Sa tendinite était en fait une fracture
Une femme de la Rive-Nord devra se faire enlever des os du poignet à cause d’un mauvais diagnostic
Une femme dont la fracture au poignet a été mal diagnostiquée il y a plus de trois ans est en colère parce qu’elle devra maintenant subir une chirurgie qui va raccourcir son avant-bras.
« Quand tu vas à l’urgence, c’est parce que tu as confiance d’avoir le bon diagnostic et non de partir de là avec une fracture sans que personne ne le sache, de souffrir le martyre pendant trois ans et d’avoir une vie de merde parce que tu ne peux plus travailler », rage Nancy Alarie, âgée de 55 ans et vivant sur la Rive-Nord.
Les deux médecins qui l’avaient examinée en octobre 2014 après un accident de travail avaient été catégoriques : elle n’avait qu’une tendinite. Mais après des mois de douleurs, elle a consulté une autre clinique. Trois examens et deux ans et demi plus tard, le verdict est tombé : os fracturé et ligament déchiré.
« J’ai pleuré, parce que tout ce temps-là j’ai pensé que j’étais folle, que c’était dans ma tête. Mais je le savais que j’avais mal », lance-t-elle, la voix étouffée.
« Ça me réveille la nuit, ça m’élance jusque dans l’épaule », poursuit-elle.
1 CM EN MOINS
Son état s’est tellement détérioré, qu’un os triangulaire au centre de son poignet est nécrosé et devra être retiré, en plus de deux autres chaque côté. Le plasticien lui a dit qu’après l’opération, elle n’aura presque plus de flexibilité.
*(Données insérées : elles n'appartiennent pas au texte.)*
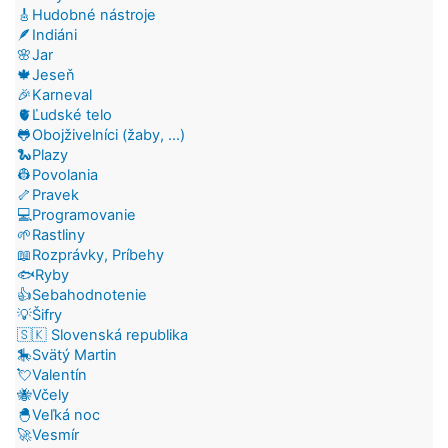
🎸Hudobné nástroje
🪶Indiáni
🌸Jar
🍁Jeseň
🎉Karneval
🫀Ľudské telo
🐸Obojživelníci (žaby, ...)
🐍Plazy
👷Povolania
🦴Pravek
💻Programovanie
🌱Rastliny
📖Rozprávky, Príbehy
🐟Ryby
👍Sebahodnotenie
💡Šifry
🇸🇰 Slovenská republika
🎠Svätý Martin
💘Valentín
🐝Včely
🐣Veľká noc
🚀Vesmír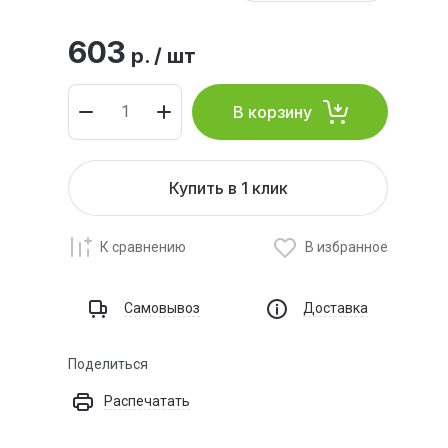
603
р.
/
шт
В корзину
Купить в 1 клик
К сравнению
В избранное
Самовывоз
Доставка
Поделиться
Распечатать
En enlevant l’os, elle perdra près d’un centimètre de son avant-bras.
« Ça me fâche et il ne faut plus que ça arrive », dénonce Mme Alarie, qui a signalé sa mésaventure au commissaire aux plaintes du Centre intégré de santé et de services sociaux (CISSS) des Laurentides et qui compte poursuivre les médecins.
Sans commenter un cas en particulier, la porte-parole du CISSS des Laurentides, Myriam Sabourin, dit que les radiographies ne sont pas prescrites automatiquement, mais relève de l’évaluation du médecin.
Elle ajoute que les patients qui voient leur état stagner doivent consulter de nouveau, ce que Mme Alarie avait pourtant tenté de faire.
DÉCHARGER DES BOÎTES
La femme de Saint-Joseph-du-Lac travaillait depuis 20 ans dans un entrepôt à décharger des cargaisons de semi-remorques. Le 23 octobre 2014, elle a tenté de prendre une boîte située au-dessus de sa tête, qui a glissé et dont tout le poids s’est appuyé sur son poignet.
Ayant ressenti une douleur intense, elle s’est d’abord rendue à l’urgence de l’Hôpital de Saint-Eustache où l’infirmière au triage lui a plutôt dit de se rendre à une clinique externe, raconte-t-elle. Là-bas, deux médecins ont tâté son poignet et conclu qu’il s’agissait d’une tendinite, sans l’envoyer faire une radiographie, dit-elle.
Malgré les anti-inflammatoires, ses douleurs ont persisté. Elle est retournée à l’urgence deux mois plus tard, où l’infirmière au triage lui a dit qu’une tendinite pouvait prendre plusieurs mois à guérir et elle est rentrée chez elle.
Toujours souffrante, Nancy Alarie s’est rendue dans une clinique de Laval en juillet 2015. Au cours des mois suivants, elle a subi une radiographie, un électromyogramme et une imagerie par résonance magnétique pour confirmer la fracture.
SANS EMPLOI
À cause de sa blessure, elle est sans emploi depuis trois ans. Elle déplore qu’elle n’ait même pas pu recevoir une indemnisation de la Commission des normes, de l’équité, de la santé et de la sécurité du travail (CNESST) puisque la tendinite n’est pas couverte. Elle souligne que, lorsqu’elle a recontacté la CNESST après avoir eu son diagnostic, on lui a dit qu’elle était hors délais, car sa blessure était trop vieille.
Pour le président de l’Association d’orthopédie du Québec, le Dr Robert Turcotte, le cas de Nancy Alarie est « inhabituel ».
Il explique que puisque la femme faisait un travail répétitif utilisant ses poignets en déchargeant des boîtes, il n’est pas étonnant que des médecins aient pu penser qu’elle souffrait d’une tendinite.
Spécialiste des chirurgies de la main, le Dr Sylvain Gagnon dit que les fractures dans les petits os du poignet restent difficiles à diagnostiquer et qu’il est fréquent dans sa pratique de découvrir des fractures beaucoup plus tard.